((
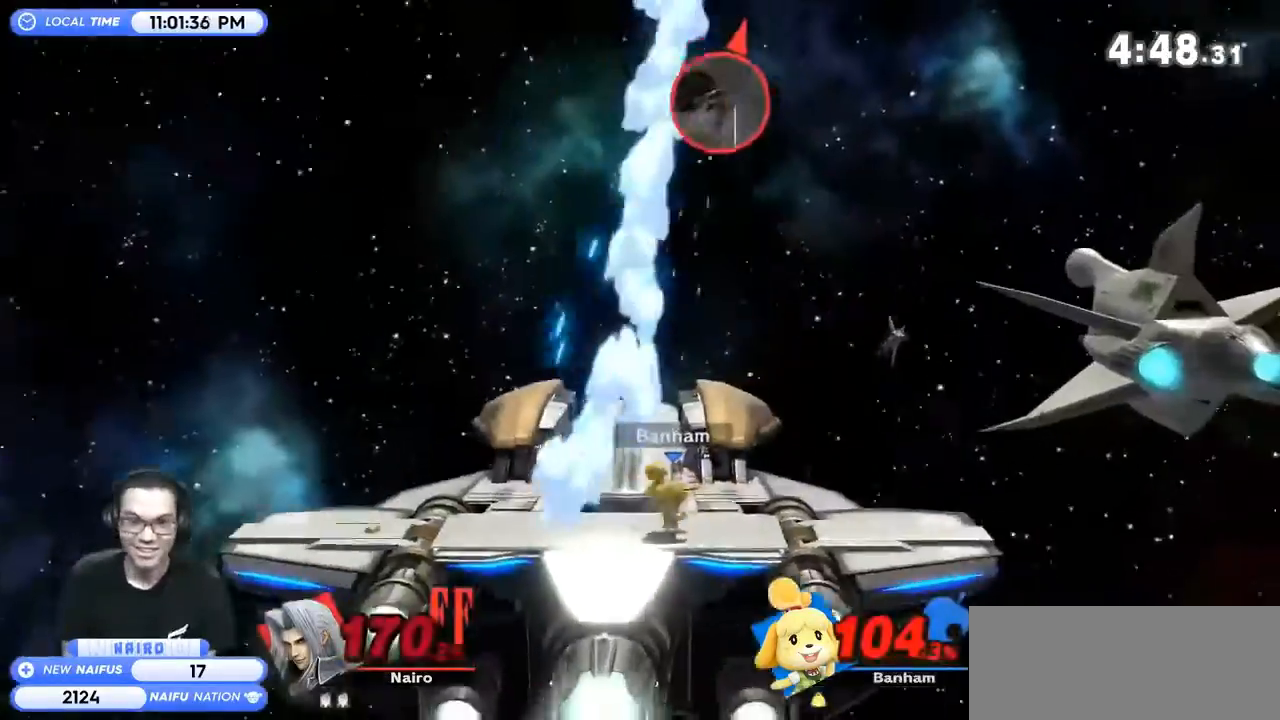
{"buttons": [], "left_stick": "right", "right_stick": "center", "events": [[33, "left_stick", "center"], [133, "A", "down"], [233, "A", "up"], [300, "A", "down"], [367, "A", "up"], [467, "left_stick", "right"]]}
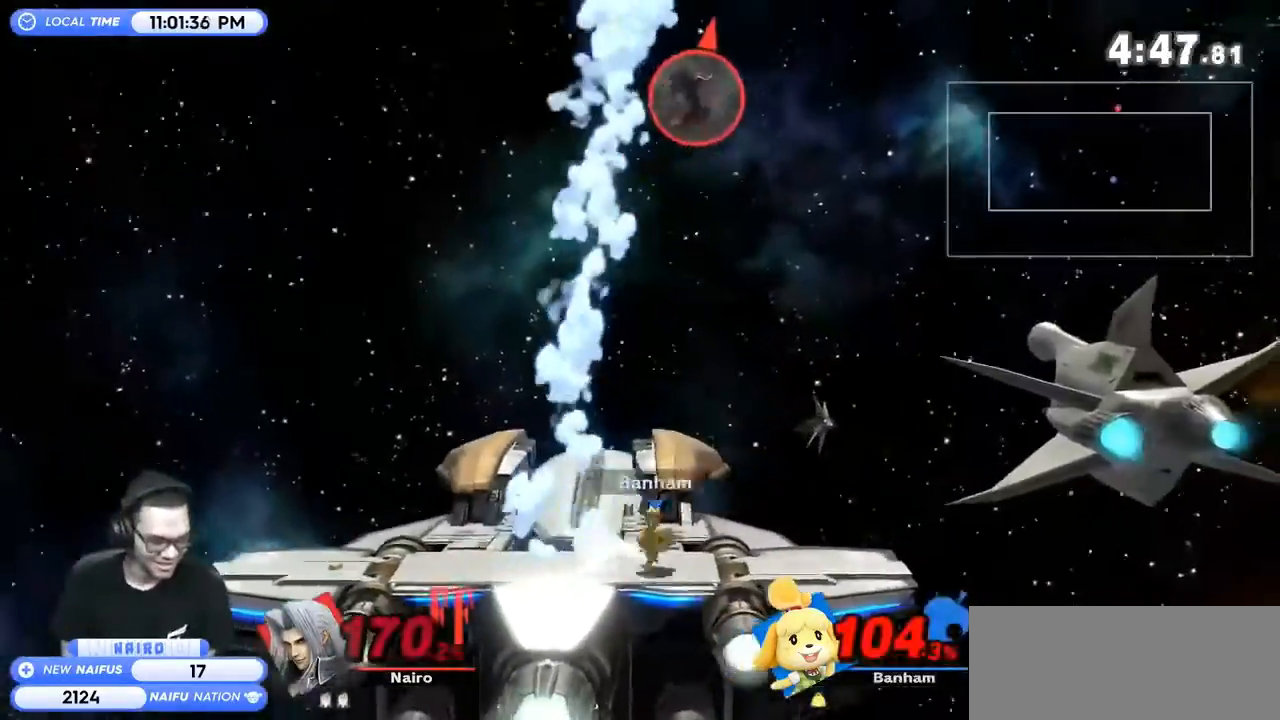
{"buttons": [], "left_stick": "left", "right_stick": "center", "events": [[267, "left_stick", "down-right"], [367, "left_stick", "center"], [433, "R1", "down"], [500, "R1", "up"], [500, "left_stick", "left"]]}
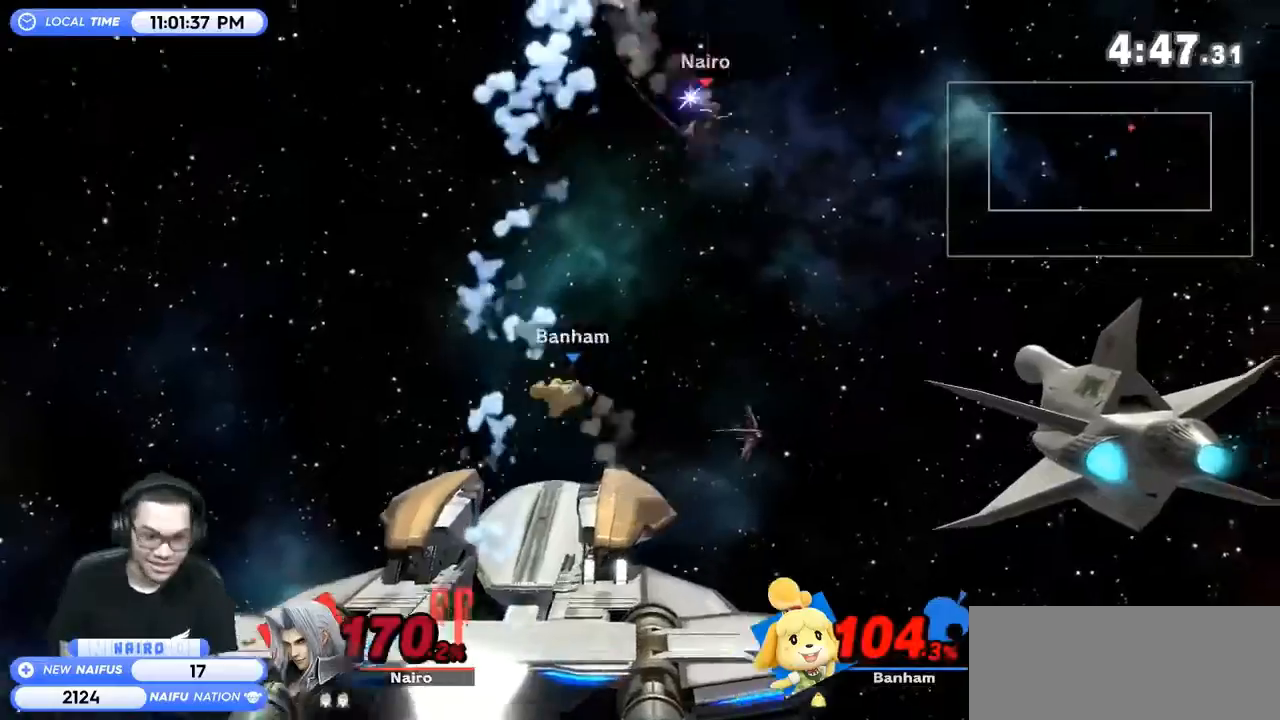
{"buttons": [], "left_stick": "left", "right_stick": "center", "events": [[433, "left_stick", "center"], [500, "left_stick", "left"]]}
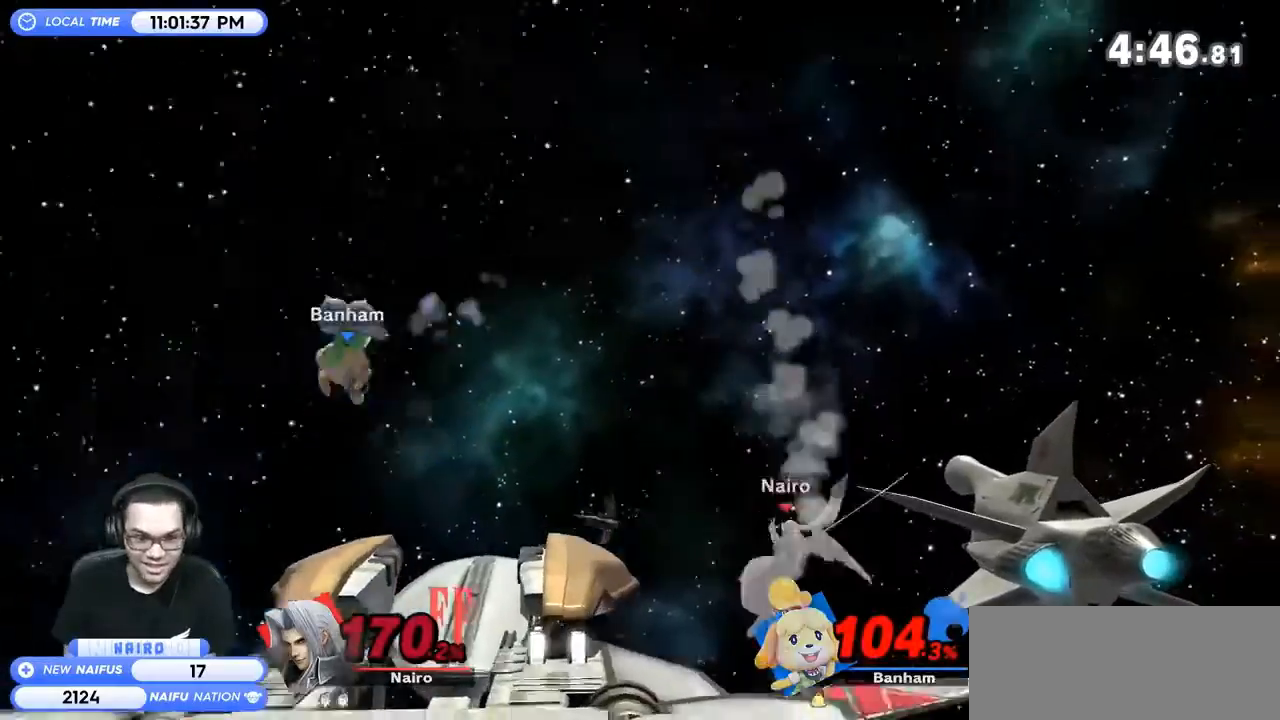
{"buttons": ["Y"], "left_stick": "left", "right_stick": "center", "events": [[300, "R1", "down"], [467, "R1", "up"], [467, "Y", "down"]]}
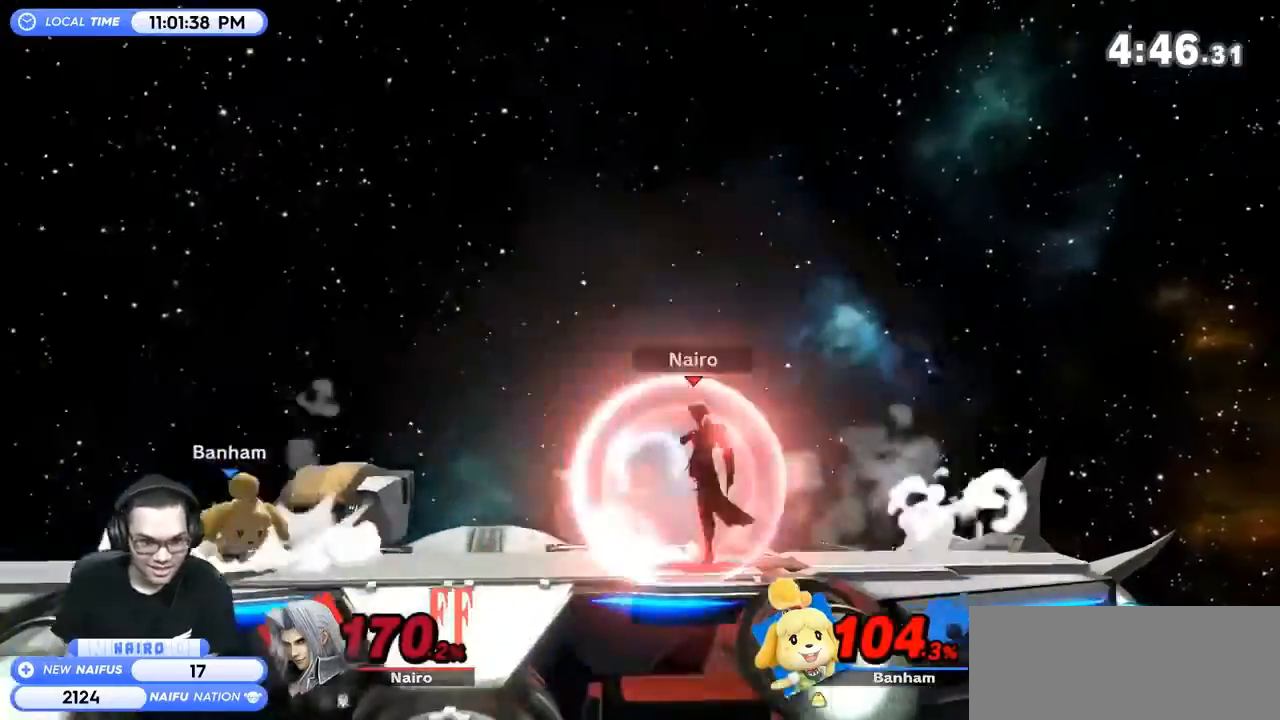
{"buttons": [], "left_stick": "left", "right_stick": "center", "events": [[200, "left_stick", "right"], [267, "Y", "up"], [367, "left_stick", "left"], [433, "right_stick", "left"], [500, "right_stick", "center"]]}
))
WHAT THE EXERCISE ASKS:
The finished copy should match the data above word for word and contain no pictures.

OUTPUT BELOW:
{"buttons": [], "left_stick": "right", "right_stick": "center", "events": [[33, "left_stick", "center"], [133, "A", "down"], [233, "A", "up"], [300, "A", "down"], [367, "A", "up"], [467, "left_stick", "right"]]}
{"buttons": [], "left_stick": "left", "right_stick": "center", "events": [[267, "left_stick", "down-right"], [367, "left_stick", "center"], [433, "R1", "down"], [500, "R1", "up"], [500, "left_stick", "left"]]}
{"buttons": [], "left_stick": "left", "right_stick": "center", "events": [[433, "left_stick", "center"], [500, "left_stick", "left"]]}
{"buttons": ["Y"], "left_stick": "left", "right_stick": "center", "events": [[300, "R1", "down"], [467, "R1", "up"], [467, "Y", "down"]]}
{"buttons": [], "left_stick": "left", "right_stick": "center", "events": [[200, "left_stick", "right"], [267, "Y", "up"], [367, "left_stick", "left"], [433, "right_stick", "left"], [500, "right_stick", "center"]]}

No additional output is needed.